*TEXT*.

· · ·

Review: 1536 at Almeida

The Almeida has never shied from presenting challenging, revisionist work. In Ava Picket’s 1536 the strongly female-centric Tudor tale, packs a punchy modern parallel.

Siena Kelly, Tanya Reynolds and Liv Hill in 1536 at the Almeida Theatre. Credit Helen Murray.Siena Kelly, Tanya Reynolds and Liv Hill in 1536 at the Almeida Theatre. Credit Helen Murray.

Three young women, friends who have grown up together in the same village not far from Colchester, endure a life where the only excitement is the sporadic, two or three days old news drifting up from London, detailing King Henry VIII’s troubles with his Queen, Anne Boleyn. The play is an exploration of what women want, or in some instances, what they think they deserve. More specifically, how the little to which they are entitled, is entirely at the behest and in the power of men to grant.

The stage (as designed by Max Jones) is bedecked in clumps of drying long grass and teazles and dominated by the trunk remnants of a tree long ago struck by lightning. Copulating up against it, as the lights go up, are Anna (Siena Kelly) and Richard (Adam Hugill). She has beauty, is sexually confident and flirtatious. He, we learn after several of these episodes, is equally enamoured but has no intentions of making her his wife and has been betrothed courtesy of his landowner father, to the respectful and more submissive Jane (Liv Hill) who will serve as good breeding stock. Completing the trinity of women is Mariella (Tanya Reynolds) who is learning the craft of midwifery having lost any chance of being married to William (Angus Cooper) due to her lack of dowry.

· · ·

*PROVIDED MATERIAL*.
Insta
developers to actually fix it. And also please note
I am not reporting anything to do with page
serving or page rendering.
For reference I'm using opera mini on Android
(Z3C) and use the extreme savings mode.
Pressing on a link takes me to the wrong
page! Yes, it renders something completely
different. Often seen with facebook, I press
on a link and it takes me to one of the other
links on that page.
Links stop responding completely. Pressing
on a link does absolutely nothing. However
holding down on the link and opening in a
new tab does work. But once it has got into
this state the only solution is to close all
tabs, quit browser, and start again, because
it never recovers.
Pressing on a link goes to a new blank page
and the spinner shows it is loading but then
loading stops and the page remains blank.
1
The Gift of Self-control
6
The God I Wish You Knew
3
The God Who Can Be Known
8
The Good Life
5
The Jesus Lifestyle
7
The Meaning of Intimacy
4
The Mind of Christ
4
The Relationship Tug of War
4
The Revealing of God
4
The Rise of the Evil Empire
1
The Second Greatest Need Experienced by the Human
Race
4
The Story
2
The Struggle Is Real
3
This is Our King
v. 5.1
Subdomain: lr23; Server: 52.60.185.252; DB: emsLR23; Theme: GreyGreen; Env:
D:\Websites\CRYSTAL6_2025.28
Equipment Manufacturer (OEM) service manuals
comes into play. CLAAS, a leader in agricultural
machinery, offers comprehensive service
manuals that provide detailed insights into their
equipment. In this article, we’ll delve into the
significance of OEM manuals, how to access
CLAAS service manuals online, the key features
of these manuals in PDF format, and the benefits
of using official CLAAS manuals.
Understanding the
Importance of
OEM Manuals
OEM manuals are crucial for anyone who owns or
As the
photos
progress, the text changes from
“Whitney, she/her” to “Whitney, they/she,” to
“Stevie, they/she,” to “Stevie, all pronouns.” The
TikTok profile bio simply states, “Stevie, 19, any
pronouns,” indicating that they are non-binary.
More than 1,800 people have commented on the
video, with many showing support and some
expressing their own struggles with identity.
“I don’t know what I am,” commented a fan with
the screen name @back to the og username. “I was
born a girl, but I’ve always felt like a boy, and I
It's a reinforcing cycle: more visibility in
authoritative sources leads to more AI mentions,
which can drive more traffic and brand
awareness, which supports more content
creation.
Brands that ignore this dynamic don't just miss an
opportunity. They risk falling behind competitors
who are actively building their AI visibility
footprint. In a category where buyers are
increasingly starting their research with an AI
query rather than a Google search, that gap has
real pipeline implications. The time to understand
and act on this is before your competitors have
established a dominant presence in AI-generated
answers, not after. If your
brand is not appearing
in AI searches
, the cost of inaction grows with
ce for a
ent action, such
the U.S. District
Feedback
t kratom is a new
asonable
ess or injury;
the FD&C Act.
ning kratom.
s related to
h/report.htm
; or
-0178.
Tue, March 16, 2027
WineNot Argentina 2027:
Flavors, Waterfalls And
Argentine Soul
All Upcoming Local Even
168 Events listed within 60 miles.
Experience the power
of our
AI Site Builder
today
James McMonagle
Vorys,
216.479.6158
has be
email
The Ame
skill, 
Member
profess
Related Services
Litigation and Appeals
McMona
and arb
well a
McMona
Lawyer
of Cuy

· · ·

*DIRECTIONS FOR THIS TASK*. According to the review, where is the village the three women grew up in? These lines come from a separate source, unrelated to the review.

*REPLY TO THE EXERCISE*. Not far from Colchester.